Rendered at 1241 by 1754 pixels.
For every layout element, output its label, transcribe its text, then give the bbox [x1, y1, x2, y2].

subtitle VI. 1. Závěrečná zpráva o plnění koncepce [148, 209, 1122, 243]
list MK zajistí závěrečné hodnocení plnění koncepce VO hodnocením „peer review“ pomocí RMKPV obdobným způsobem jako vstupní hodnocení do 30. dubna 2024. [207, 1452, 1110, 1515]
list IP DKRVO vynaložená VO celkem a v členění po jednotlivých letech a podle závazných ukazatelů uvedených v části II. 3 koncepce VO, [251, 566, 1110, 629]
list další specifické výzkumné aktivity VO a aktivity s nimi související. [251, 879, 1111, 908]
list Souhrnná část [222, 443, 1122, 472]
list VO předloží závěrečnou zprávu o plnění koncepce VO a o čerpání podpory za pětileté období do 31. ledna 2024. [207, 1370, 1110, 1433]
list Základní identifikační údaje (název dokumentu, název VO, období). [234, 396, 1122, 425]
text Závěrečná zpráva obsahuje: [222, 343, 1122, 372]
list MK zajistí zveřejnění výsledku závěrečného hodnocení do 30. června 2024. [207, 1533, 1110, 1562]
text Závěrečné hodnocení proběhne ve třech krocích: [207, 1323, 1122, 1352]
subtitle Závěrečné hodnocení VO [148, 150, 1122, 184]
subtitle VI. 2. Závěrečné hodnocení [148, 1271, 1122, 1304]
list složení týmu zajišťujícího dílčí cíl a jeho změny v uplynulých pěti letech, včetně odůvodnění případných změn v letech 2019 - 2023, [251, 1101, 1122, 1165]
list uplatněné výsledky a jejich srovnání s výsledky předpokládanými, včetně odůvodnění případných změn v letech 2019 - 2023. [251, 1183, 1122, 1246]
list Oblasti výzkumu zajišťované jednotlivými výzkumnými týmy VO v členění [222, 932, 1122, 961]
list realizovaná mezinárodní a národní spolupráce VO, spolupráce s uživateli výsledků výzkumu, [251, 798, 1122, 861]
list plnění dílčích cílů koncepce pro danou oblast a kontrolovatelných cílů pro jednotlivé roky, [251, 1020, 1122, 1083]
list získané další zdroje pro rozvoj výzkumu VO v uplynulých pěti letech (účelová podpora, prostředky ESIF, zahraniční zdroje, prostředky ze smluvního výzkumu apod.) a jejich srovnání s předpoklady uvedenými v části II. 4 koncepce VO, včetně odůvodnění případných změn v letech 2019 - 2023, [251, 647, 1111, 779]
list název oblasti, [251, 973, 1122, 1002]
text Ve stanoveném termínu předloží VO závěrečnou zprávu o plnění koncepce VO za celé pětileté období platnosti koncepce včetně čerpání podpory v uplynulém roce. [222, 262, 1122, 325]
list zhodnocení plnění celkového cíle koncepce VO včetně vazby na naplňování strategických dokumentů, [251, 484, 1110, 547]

.....

## Assignment
Within the material above, find the lines that contain the word "srovnání"; copy them.

## Reply to the task
list uplatněné výsledky a jejich srovnání s výsledky předpokládanými, včetně odůvodnění případných změn v letech 2019 - 2023. [251, 1183, 1122, 1246]
list získané další zdroje pro rozvoj výzkumu VO v uplynulých pěti letech (účelová podpora, prostředky ESIF, zahraniční zdroje, prostředky ze smluvního výzkumu apod.) a jejich srovnání s předpoklady uvedenými v části II. 4 koncepce VO, včetně odůvodnění případných změn v letech 2019 - 2023, [251, 647, 1111, 779]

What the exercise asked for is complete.